The investigation into the alleged figure manipulation is still underway, for which Dr Kim-Mitsuyama has promised to provide his full cooperation. Hypertension Research will await the report from the universities, assess all the facts of the situation and form a considered conclusion. At this point the journal will take appropriate editorial action.

We’ve contacted the journal to check on the status of that investigation; the paper mentioned in the editorial does not have a retraction or a correction.

We have found corrections for a few more of Kim-Mitsuyama’s articles. An erratum in Scientific Reports, published last October just four months after the paper, “ASK1 is involved in cognitive impairment caused by long-term high-fat diet feeding in mice,” explains:

The original version of this Article contained a typographical error in the spelling of the author Hidenori Ichijo which was incorrectly given as Hidenor Ichijo.

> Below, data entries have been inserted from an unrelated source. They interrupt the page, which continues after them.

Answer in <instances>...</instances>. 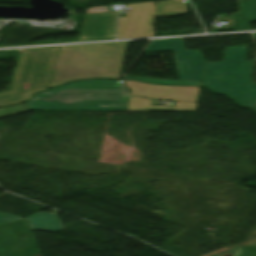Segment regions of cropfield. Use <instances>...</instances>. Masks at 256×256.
I'll list each match as a JSON object with an SVG mask.
<instances>
[{"label":"crop field","instance_id":"8a807250","mask_svg":"<svg viewBox=\"0 0 256 256\" xmlns=\"http://www.w3.org/2000/svg\"><path fill=\"white\" fill-rule=\"evenodd\" d=\"M128 42L60 47L49 88L73 80L120 79Z\"/></svg>","mask_w":256,"mask_h":256},{"label":"crop field","instance_id":"ac0d7876","mask_svg":"<svg viewBox=\"0 0 256 256\" xmlns=\"http://www.w3.org/2000/svg\"><path fill=\"white\" fill-rule=\"evenodd\" d=\"M116 80H90L35 95L33 110H126L128 96Z\"/></svg>","mask_w":256,"mask_h":256},{"label":"crop field","instance_id":"34b2d1b8","mask_svg":"<svg viewBox=\"0 0 256 256\" xmlns=\"http://www.w3.org/2000/svg\"><path fill=\"white\" fill-rule=\"evenodd\" d=\"M252 66L253 61H246V46L226 48L223 62H207L202 86L254 108L256 83L251 80Z\"/></svg>","mask_w":256,"mask_h":256},{"label":"crop field","instance_id":"412701ff","mask_svg":"<svg viewBox=\"0 0 256 256\" xmlns=\"http://www.w3.org/2000/svg\"><path fill=\"white\" fill-rule=\"evenodd\" d=\"M59 47L22 50L10 90L0 92V107L20 103L47 89Z\"/></svg>","mask_w":256,"mask_h":256},{"label":"crop field","instance_id":"f4fd0767","mask_svg":"<svg viewBox=\"0 0 256 256\" xmlns=\"http://www.w3.org/2000/svg\"><path fill=\"white\" fill-rule=\"evenodd\" d=\"M174 50L180 80L201 82L204 59L200 50H186L183 39L153 40L145 52Z\"/></svg>","mask_w":256,"mask_h":256},{"label":"crop field","instance_id":"dd49c442","mask_svg":"<svg viewBox=\"0 0 256 256\" xmlns=\"http://www.w3.org/2000/svg\"><path fill=\"white\" fill-rule=\"evenodd\" d=\"M0 256H40L26 220L0 225Z\"/></svg>","mask_w":256,"mask_h":256},{"label":"crop field","instance_id":"e52e79f7","mask_svg":"<svg viewBox=\"0 0 256 256\" xmlns=\"http://www.w3.org/2000/svg\"><path fill=\"white\" fill-rule=\"evenodd\" d=\"M130 13L127 18H121L118 39L154 36V3H139L125 5Z\"/></svg>","mask_w":256,"mask_h":256},{"label":"crop field","instance_id":"d8731c3e","mask_svg":"<svg viewBox=\"0 0 256 256\" xmlns=\"http://www.w3.org/2000/svg\"><path fill=\"white\" fill-rule=\"evenodd\" d=\"M124 84L131 90L129 92L130 95L168 101L196 102L200 89L192 87L147 85L134 81H125Z\"/></svg>","mask_w":256,"mask_h":256},{"label":"crop field","instance_id":"5a996713","mask_svg":"<svg viewBox=\"0 0 256 256\" xmlns=\"http://www.w3.org/2000/svg\"><path fill=\"white\" fill-rule=\"evenodd\" d=\"M118 13L86 15L78 41L114 39Z\"/></svg>","mask_w":256,"mask_h":256},{"label":"crop field","instance_id":"3316defc","mask_svg":"<svg viewBox=\"0 0 256 256\" xmlns=\"http://www.w3.org/2000/svg\"><path fill=\"white\" fill-rule=\"evenodd\" d=\"M197 103L176 102L175 106H151V101L129 97L127 110L130 111H196Z\"/></svg>","mask_w":256,"mask_h":256},{"label":"crop field","instance_id":"28ad6ade","mask_svg":"<svg viewBox=\"0 0 256 256\" xmlns=\"http://www.w3.org/2000/svg\"><path fill=\"white\" fill-rule=\"evenodd\" d=\"M239 12L232 15L234 30L249 29L248 22L256 21V0H237Z\"/></svg>","mask_w":256,"mask_h":256},{"label":"crop field","instance_id":"d1516ede","mask_svg":"<svg viewBox=\"0 0 256 256\" xmlns=\"http://www.w3.org/2000/svg\"><path fill=\"white\" fill-rule=\"evenodd\" d=\"M27 221L32 230H44L50 232H57L64 229L55 213H35L27 217Z\"/></svg>","mask_w":256,"mask_h":256},{"label":"crop field","instance_id":"22f410ed","mask_svg":"<svg viewBox=\"0 0 256 256\" xmlns=\"http://www.w3.org/2000/svg\"><path fill=\"white\" fill-rule=\"evenodd\" d=\"M187 13L185 0L161 1L155 6V16H171Z\"/></svg>","mask_w":256,"mask_h":256},{"label":"crop field","instance_id":"cbeb9de0","mask_svg":"<svg viewBox=\"0 0 256 256\" xmlns=\"http://www.w3.org/2000/svg\"><path fill=\"white\" fill-rule=\"evenodd\" d=\"M125 79H136V80H139V81H143V82H147V83H153V84L200 86V83H195V82L175 81V80L156 79V78H142V77L126 76Z\"/></svg>","mask_w":256,"mask_h":256},{"label":"crop field","instance_id":"5142ce71","mask_svg":"<svg viewBox=\"0 0 256 256\" xmlns=\"http://www.w3.org/2000/svg\"><path fill=\"white\" fill-rule=\"evenodd\" d=\"M28 110L29 109L27 108V106L25 104L9 106V107L0 109V117L5 116V115L14 114V113L24 112V111H28Z\"/></svg>","mask_w":256,"mask_h":256},{"label":"crop field","instance_id":"d9b57169","mask_svg":"<svg viewBox=\"0 0 256 256\" xmlns=\"http://www.w3.org/2000/svg\"><path fill=\"white\" fill-rule=\"evenodd\" d=\"M232 256H256V247H236Z\"/></svg>","mask_w":256,"mask_h":256},{"label":"crop field","instance_id":"733c2abd","mask_svg":"<svg viewBox=\"0 0 256 256\" xmlns=\"http://www.w3.org/2000/svg\"><path fill=\"white\" fill-rule=\"evenodd\" d=\"M21 219H23V218L0 212V224L13 222V221L21 220Z\"/></svg>","mask_w":256,"mask_h":256},{"label":"crop field","instance_id":"4a817a6b","mask_svg":"<svg viewBox=\"0 0 256 256\" xmlns=\"http://www.w3.org/2000/svg\"><path fill=\"white\" fill-rule=\"evenodd\" d=\"M108 7H96L92 9H87L86 14H91V13H101V12H107Z\"/></svg>","mask_w":256,"mask_h":256},{"label":"crop field","instance_id":"bc2a9ffb","mask_svg":"<svg viewBox=\"0 0 256 256\" xmlns=\"http://www.w3.org/2000/svg\"><path fill=\"white\" fill-rule=\"evenodd\" d=\"M255 40H256V34H254Z\"/></svg>","mask_w":256,"mask_h":256},{"label":"crop field","instance_id":"214f88e0","mask_svg":"<svg viewBox=\"0 0 256 256\" xmlns=\"http://www.w3.org/2000/svg\"><path fill=\"white\" fill-rule=\"evenodd\" d=\"M254 111L256 112V108L254 109Z\"/></svg>","mask_w":256,"mask_h":256}]
</instances>
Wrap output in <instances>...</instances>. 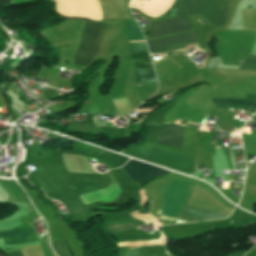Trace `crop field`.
<instances>
[{"mask_svg": "<svg viewBox=\"0 0 256 256\" xmlns=\"http://www.w3.org/2000/svg\"><path fill=\"white\" fill-rule=\"evenodd\" d=\"M182 129V126H166L161 128L157 135V143L179 149ZM198 134V130L184 127L180 149L196 146Z\"/></svg>", "mask_w": 256, "mask_h": 256, "instance_id": "obj_7", "label": "crop field"}, {"mask_svg": "<svg viewBox=\"0 0 256 256\" xmlns=\"http://www.w3.org/2000/svg\"><path fill=\"white\" fill-rule=\"evenodd\" d=\"M191 184L190 182L179 180H169L166 183L161 191L163 201L161 215L178 218L184 206V202L190 193ZM163 216L160 218L168 221L176 220Z\"/></svg>", "mask_w": 256, "mask_h": 256, "instance_id": "obj_4", "label": "crop field"}, {"mask_svg": "<svg viewBox=\"0 0 256 256\" xmlns=\"http://www.w3.org/2000/svg\"><path fill=\"white\" fill-rule=\"evenodd\" d=\"M183 215L202 220L223 219L228 216L187 206Z\"/></svg>", "mask_w": 256, "mask_h": 256, "instance_id": "obj_11", "label": "crop field"}, {"mask_svg": "<svg viewBox=\"0 0 256 256\" xmlns=\"http://www.w3.org/2000/svg\"><path fill=\"white\" fill-rule=\"evenodd\" d=\"M217 108H242V109H248V110H254L256 111V107L253 106H239V105H223V104H215Z\"/></svg>", "mask_w": 256, "mask_h": 256, "instance_id": "obj_15", "label": "crop field"}, {"mask_svg": "<svg viewBox=\"0 0 256 256\" xmlns=\"http://www.w3.org/2000/svg\"><path fill=\"white\" fill-rule=\"evenodd\" d=\"M256 117V115H254Z\"/></svg>", "mask_w": 256, "mask_h": 256, "instance_id": "obj_20", "label": "crop field"}, {"mask_svg": "<svg viewBox=\"0 0 256 256\" xmlns=\"http://www.w3.org/2000/svg\"><path fill=\"white\" fill-rule=\"evenodd\" d=\"M105 24L85 22L84 33L75 56L74 64L88 66L99 51Z\"/></svg>", "mask_w": 256, "mask_h": 256, "instance_id": "obj_5", "label": "crop field"}, {"mask_svg": "<svg viewBox=\"0 0 256 256\" xmlns=\"http://www.w3.org/2000/svg\"><path fill=\"white\" fill-rule=\"evenodd\" d=\"M129 40L144 39L136 21H126ZM144 41V40H137ZM129 41V42H137ZM131 52L148 51L145 42L130 43ZM135 69L152 68L148 52L131 53ZM137 84L156 83L153 70H135Z\"/></svg>", "mask_w": 256, "mask_h": 256, "instance_id": "obj_3", "label": "crop field"}, {"mask_svg": "<svg viewBox=\"0 0 256 256\" xmlns=\"http://www.w3.org/2000/svg\"><path fill=\"white\" fill-rule=\"evenodd\" d=\"M192 27L187 17L174 18L152 23L150 25L149 38L191 30ZM150 53L167 52L185 48V45L196 43L195 31L178 35L149 40Z\"/></svg>", "mask_w": 256, "mask_h": 256, "instance_id": "obj_1", "label": "crop field"}, {"mask_svg": "<svg viewBox=\"0 0 256 256\" xmlns=\"http://www.w3.org/2000/svg\"><path fill=\"white\" fill-rule=\"evenodd\" d=\"M133 228L132 224L128 225H121V226H113V227H107V229L110 232H116V231H122V230H127Z\"/></svg>", "mask_w": 256, "mask_h": 256, "instance_id": "obj_16", "label": "crop field"}, {"mask_svg": "<svg viewBox=\"0 0 256 256\" xmlns=\"http://www.w3.org/2000/svg\"><path fill=\"white\" fill-rule=\"evenodd\" d=\"M187 122H188V121H187ZM188 123H191V122H188ZM188 123H187V125H188V126H192V127H196V128H198V127H197V126H198V124L191 123V124L197 125V126H194V125H191V124H188Z\"/></svg>", "mask_w": 256, "mask_h": 256, "instance_id": "obj_19", "label": "crop field"}, {"mask_svg": "<svg viewBox=\"0 0 256 256\" xmlns=\"http://www.w3.org/2000/svg\"><path fill=\"white\" fill-rule=\"evenodd\" d=\"M246 99H249V100H255L256 101V96L254 95H247Z\"/></svg>", "mask_w": 256, "mask_h": 256, "instance_id": "obj_17", "label": "crop field"}, {"mask_svg": "<svg viewBox=\"0 0 256 256\" xmlns=\"http://www.w3.org/2000/svg\"><path fill=\"white\" fill-rule=\"evenodd\" d=\"M0 256H2V255L0 254Z\"/></svg>", "mask_w": 256, "mask_h": 256, "instance_id": "obj_21", "label": "crop field"}, {"mask_svg": "<svg viewBox=\"0 0 256 256\" xmlns=\"http://www.w3.org/2000/svg\"><path fill=\"white\" fill-rule=\"evenodd\" d=\"M21 222L23 224L16 228L0 232V238L4 237L5 245H17L38 240L36 232L32 230L29 224L23 219Z\"/></svg>", "mask_w": 256, "mask_h": 256, "instance_id": "obj_9", "label": "crop field"}, {"mask_svg": "<svg viewBox=\"0 0 256 256\" xmlns=\"http://www.w3.org/2000/svg\"><path fill=\"white\" fill-rule=\"evenodd\" d=\"M229 2L230 0H176L171 9L158 18L198 13L209 24L218 28L225 24Z\"/></svg>", "mask_w": 256, "mask_h": 256, "instance_id": "obj_2", "label": "crop field"}, {"mask_svg": "<svg viewBox=\"0 0 256 256\" xmlns=\"http://www.w3.org/2000/svg\"><path fill=\"white\" fill-rule=\"evenodd\" d=\"M55 11L65 17L101 20L102 12L97 0H54Z\"/></svg>", "mask_w": 256, "mask_h": 256, "instance_id": "obj_6", "label": "crop field"}, {"mask_svg": "<svg viewBox=\"0 0 256 256\" xmlns=\"http://www.w3.org/2000/svg\"><path fill=\"white\" fill-rule=\"evenodd\" d=\"M122 169L133 181L141 184L149 178L171 173L134 160H130Z\"/></svg>", "mask_w": 256, "mask_h": 256, "instance_id": "obj_8", "label": "crop field"}, {"mask_svg": "<svg viewBox=\"0 0 256 256\" xmlns=\"http://www.w3.org/2000/svg\"><path fill=\"white\" fill-rule=\"evenodd\" d=\"M244 252H240V253H236V254H232L230 256H243Z\"/></svg>", "mask_w": 256, "mask_h": 256, "instance_id": "obj_18", "label": "crop field"}, {"mask_svg": "<svg viewBox=\"0 0 256 256\" xmlns=\"http://www.w3.org/2000/svg\"><path fill=\"white\" fill-rule=\"evenodd\" d=\"M215 103H223V104H239V105H255V101H248V100H239V99H218L213 98Z\"/></svg>", "mask_w": 256, "mask_h": 256, "instance_id": "obj_12", "label": "crop field"}, {"mask_svg": "<svg viewBox=\"0 0 256 256\" xmlns=\"http://www.w3.org/2000/svg\"><path fill=\"white\" fill-rule=\"evenodd\" d=\"M51 245L58 256H70L65 242L51 243Z\"/></svg>", "mask_w": 256, "mask_h": 256, "instance_id": "obj_13", "label": "crop field"}, {"mask_svg": "<svg viewBox=\"0 0 256 256\" xmlns=\"http://www.w3.org/2000/svg\"><path fill=\"white\" fill-rule=\"evenodd\" d=\"M240 69H256V56L250 55L249 58L242 63Z\"/></svg>", "mask_w": 256, "mask_h": 256, "instance_id": "obj_14", "label": "crop field"}, {"mask_svg": "<svg viewBox=\"0 0 256 256\" xmlns=\"http://www.w3.org/2000/svg\"><path fill=\"white\" fill-rule=\"evenodd\" d=\"M173 2L174 0H132L129 7L139 9L150 16L158 17L167 11Z\"/></svg>", "mask_w": 256, "mask_h": 256, "instance_id": "obj_10", "label": "crop field"}]
</instances>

In addition, there were errors in Fig. 2(a), where the number of mice in the 12 and 23 month old ASK1-HF groups should read ‘12’ and ‘7’ respectively. And in Fig. 3(a), the horizontal statistical bar should span across the Wild-HF and ASK1-HF group for the 24 month old mice. The correct Figs 2(a) and 3(a) appear below as Figs 1 and 2 respectively.

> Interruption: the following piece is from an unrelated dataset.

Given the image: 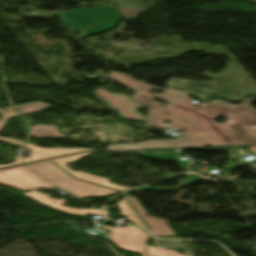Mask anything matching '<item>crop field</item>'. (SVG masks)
I'll return each mask as SVG.
<instances>
[{"label":"crop field","instance_id":"crop-field-18","mask_svg":"<svg viewBox=\"0 0 256 256\" xmlns=\"http://www.w3.org/2000/svg\"><path fill=\"white\" fill-rule=\"evenodd\" d=\"M22 161L18 155V157L16 158V160L14 161V163H11V164H7V165H0V168H3V167H7V166H12V165H17V164H21Z\"/></svg>","mask_w":256,"mask_h":256},{"label":"crop field","instance_id":"crop-field-11","mask_svg":"<svg viewBox=\"0 0 256 256\" xmlns=\"http://www.w3.org/2000/svg\"><path fill=\"white\" fill-rule=\"evenodd\" d=\"M24 148L31 150V157L23 159L25 163L43 160L47 158L62 156L66 154L82 152L92 149H81V148H50V149H43L35 147L32 144L26 145Z\"/></svg>","mask_w":256,"mask_h":256},{"label":"crop field","instance_id":"crop-field-8","mask_svg":"<svg viewBox=\"0 0 256 256\" xmlns=\"http://www.w3.org/2000/svg\"><path fill=\"white\" fill-rule=\"evenodd\" d=\"M0 184L18 190L55 188L25 165L0 170Z\"/></svg>","mask_w":256,"mask_h":256},{"label":"crop field","instance_id":"crop-field-15","mask_svg":"<svg viewBox=\"0 0 256 256\" xmlns=\"http://www.w3.org/2000/svg\"><path fill=\"white\" fill-rule=\"evenodd\" d=\"M6 109V111H3V109H0V113L3 116V120H0V130L3 128V126L5 125L6 121L8 120L9 117L12 116H17V112L13 109V107L11 108H4ZM0 141H4V142H8V143H12V144H16V145H20L22 146L23 144H25V142L13 139V138H3L0 137Z\"/></svg>","mask_w":256,"mask_h":256},{"label":"crop field","instance_id":"crop-field-19","mask_svg":"<svg viewBox=\"0 0 256 256\" xmlns=\"http://www.w3.org/2000/svg\"><path fill=\"white\" fill-rule=\"evenodd\" d=\"M245 147L248 148L249 152L256 154V146H245Z\"/></svg>","mask_w":256,"mask_h":256},{"label":"crop field","instance_id":"crop-field-5","mask_svg":"<svg viewBox=\"0 0 256 256\" xmlns=\"http://www.w3.org/2000/svg\"><path fill=\"white\" fill-rule=\"evenodd\" d=\"M103 227L111 229L110 239L120 248L131 252L142 253L143 256H147L145 255V247L148 246H145V242L150 239V236L142 230L133 226L125 228ZM147 254L151 256H185L174 250L153 247H148Z\"/></svg>","mask_w":256,"mask_h":256},{"label":"crop field","instance_id":"crop-field-3","mask_svg":"<svg viewBox=\"0 0 256 256\" xmlns=\"http://www.w3.org/2000/svg\"><path fill=\"white\" fill-rule=\"evenodd\" d=\"M80 13L83 15L79 16ZM92 13V15H90ZM60 16L72 30L84 31V36L109 31L117 26L121 16L113 8H82L66 12H48L36 10L26 12L23 17ZM91 25H95L91 27Z\"/></svg>","mask_w":256,"mask_h":256},{"label":"crop field","instance_id":"crop-field-2","mask_svg":"<svg viewBox=\"0 0 256 256\" xmlns=\"http://www.w3.org/2000/svg\"><path fill=\"white\" fill-rule=\"evenodd\" d=\"M136 100L150 107L148 124L157 127L174 128L183 131L179 146H226L229 145L210 122L190 111L174 105H161L139 95ZM161 120L171 121L164 124Z\"/></svg>","mask_w":256,"mask_h":256},{"label":"crop field","instance_id":"crop-field-1","mask_svg":"<svg viewBox=\"0 0 256 256\" xmlns=\"http://www.w3.org/2000/svg\"><path fill=\"white\" fill-rule=\"evenodd\" d=\"M109 77L122 85L139 92L140 95L151 98L159 97L171 104L185 108L197 114L205 116L218 129L230 145L256 144V109L251 103L256 100L249 98L244 100L241 107L228 106V102L213 101L211 103L194 104L187 93L177 89H162L153 85L138 82L137 80L117 72H110ZM145 88H142V87ZM140 87L141 89H137ZM156 88L166 91L165 94L153 95L148 89ZM223 116L229 120L227 123L214 124L213 120Z\"/></svg>","mask_w":256,"mask_h":256},{"label":"crop field","instance_id":"crop-field-4","mask_svg":"<svg viewBox=\"0 0 256 256\" xmlns=\"http://www.w3.org/2000/svg\"><path fill=\"white\" fill-rule=\"evenodd\" d=\"M29 166L60 189L67 190L69 194H75L79 199L83 197L109 196L118 193V191L109 188L77 180L49 160L29 164Z\"/></svg>","mask_w":256,"mask_h":256},{"label":"crop field","instance_id":"crop-field-12","mask_svg":"<svg viewBox=\"0 0 256 256\" xmlns=\"http://www.w3.org/2000/svg\"><path fill=\"white\" fill-rule=\"evenodd\" d=\"M152 147H177V140L148 141V142H143L139 144L109 145L107 148L110 151H123V150L138 151L141 148H152Z\"/></svg>","mask_w":256,"mask_h":256},{"label":"crop field","instance_id":"crop-field-17","mask_svg":"<svg viewBox=\"0 0 256 256\" xmlns=\"http://www.w3.org/2000/svg\"><path fill=\"white\" fill-rule=\"evenodd\" d=\"M198 180H201V178L197 177V176H194L192 174H187L186 176V180L183 182V186L177 188V189H180V188H183V187H186L188 185V183H191V182H196ZM177 189H158V188H143V189H139V191H142V190H155V191H165V190H177Z\"/></svg>","mask_w":256,"mask_h":256},{"label":"crop field","instance_id":"crop-field-10","mask_svg":"<svg viewBox=\"0 0 256 256\" xmlns=\"http://www.w3.org/2000/svg\"><path fill=\"white\" fill-rule=\"evenodd\" d=\"M25 195L31 196L34 200L59 211L72 213L76 215H89V214L105 215V213L102 210H97V209H74V208L64 207L62 206V204L66 202L65 200L52 199L49 196L38 191L27 193ZM53 202H56V204H53Z\"/></svg>","mask_w":256,"mask_h":256},{"label":"crop field","instance_id":"crop-field-7","mask_svg":"<svg viewBox=\"0 0 256 256\" xmlns=\"http://www.w3.org/2000/svg\"><path fill=\"white\" fill-rule=\"evenodd\" d=\"M128 199L131 200L134 207L141 214V216L147 222V224L149 225L152 231H150L146 227V225L142 222V220L139 218V216L131 207ZM117 205H118V208L121 209L122 215H124L125 217L133 221L135 224H137L141 228L148 231L150 234L155 236H176L175 233L172 231V229L169 227V225L166 223V221L148 216L147 211L143 209V207L140 205V203L137 201L136 198L131 196L125 197L123 200L117 203Z\"/></svg>","mask_w":256,"mask_h":256},{"label":"crop field","instance_id":"crop-field-14","mask_svg":"<svg viewBox=\"0 0 256 256\" xmlns=\"http://www.w3.org/2000/svg\"><path fill=\"white\" fill-rule=\"evenodd\" d=\"M166 150H169L168 154L150 153V151H166ZM173 150H177V149L142 150V151L146 153L145 154L146 156L152 159L176 162L179 164L180 168L184 170L187 163L174 160Z\"/></svg>","mask_w":256,"mask_h":256},{"label":"crop field","instance_id":"crop-field-9","mask_svg":"<svg viewBox=\"0 0 256 256\" xmlns=\"http://www.w3.org/2000/svg\"><path fill=\"white\" fill-rule=\"evenodd\" d=\"M94 153H96V152H88V153H84V154H79V155L54 159L53 161L56 162L59 166H61L65 170H67L68 172H70L71 174H73L74 176H76L78 179L90 181V182H93V183H97V184H100V185H104V186L115 188V189L122 190V191H125V190L129 189V188H126V187H123V186L113 184V183L109 182L108 179H105V178H101V177H98V176H95V175H92V174H88V173H85V172H74L69 167L65 166L66 163L76 161L79 158L83 157L84 155H89V154H94Z\"/></svg>","mask_w":256,"mask_h":256},{"label":"crop field","instance_id":"crop-field-16","mask_svg":"<svg viewBox=\"0 0 256 256\" xmlns=\"http://www.w3.org/2000/svg\"><path fill=\"white\" fill-rule=\"evenodd\" d=\"M50 106L51 105L44 104L41 102H36V103L27 104V105L17 106L16 108L19 110V112L22 115H25V114L36 113V112L44 110Z\"/></svg>","mask_w":256,"mask_h":256},{"label":"crop field","instance_id":"crop-field-13","mask_svg":"<svg viewBox=\"0 0 256 256\" xmlns=\"http://www.w3.org/2000/svg\"><path fill=\"white\" fill-rule=\"evenodd\" d=\"M58 127H50L45 125H38L32 127V130L30 132V136L34 137H66L60 133L57 132ZM49 129H52L49 131Z\"/></svg>","mask_w":256,"mask_h":256},{"label":"crop field","instance_id":"crop-field-6","mask_svg":"<svg viewBox=\"0 0 256 256\" xmlns=\"http://www.w3.org/2000/svg\"><path fill=\"white\" fill-rule=\"evenodd\" d=\"M92 94L106 108L116 110L119 117L142 122L146 121V116L138 113L136 110L143 105L135 102L127 95L109 93L101 87L95 89Z\"/></svg>","mask_w":256,"mask_h":256}]
</instances>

That paper has been cited once, by the correction note.

And here’s a correction from 2013, for “Calcium Channel Blockers, More than Diuretics, Enhance Vascular Protective Effects of Angiotensin Receptor Blockers in Salt-Loaded Hypertensive Rats,” published in PLoS ONE:

Representative Western blot bands of tubulin in Figure 4 (A) and (B) were placed in wrong order during preparation of the artwork. Therefore, tubulin bands in Figure 4 (A) and (B) were placed in the correct order . The same membranes were consecutively reprobed with p-eNOS (Fig. 4 (A)), t-eNOS (Fig. 4 (B)), p-Akt (Fig. 4 (C)), t-Akt (Fig. 4 (D)), p-ERK (Fig. 5 (B)), t-ERK (Fig. 5 (B)), and tubulin. Therefore, Western blot bands of tubulin were the same among Figure 4 (A), (B), (C), and (D), and Figure 5 (B). There is no correction in Figure 4 (C) and (D), and Figure 5 (B). However, several Western blot bands were noncontiguous and spliced together but the lanes were run on the same gel at the same time. Therefore, a thin line was added in between the spliced lanes

That paper has been cited four times.

An older erratum, published in 2008 — two months after the paper, “Overexpression of TNNI3K, a cardiac-specific MAP kinase, promotes P19CL6-derived cardiac myogenesis and prevents myocardial infarction-induced injury” — notes a couple of missing references. That paper, published in American Journal of Physiology – Heart and Circulatory Physiology, has been cited 17 times.

The Japanese Society of Hypertension Guidelines for the Management of Hypertension (JSH 2009),” published in Hypertension Research, on which Kim-Mitsuyama is one of many co-authors, has a correction from 2009 for an incorrect machine number, and a correction from 2014 for the deletion of a few references. That paper has been cited 607 times, and is a highly cited paper.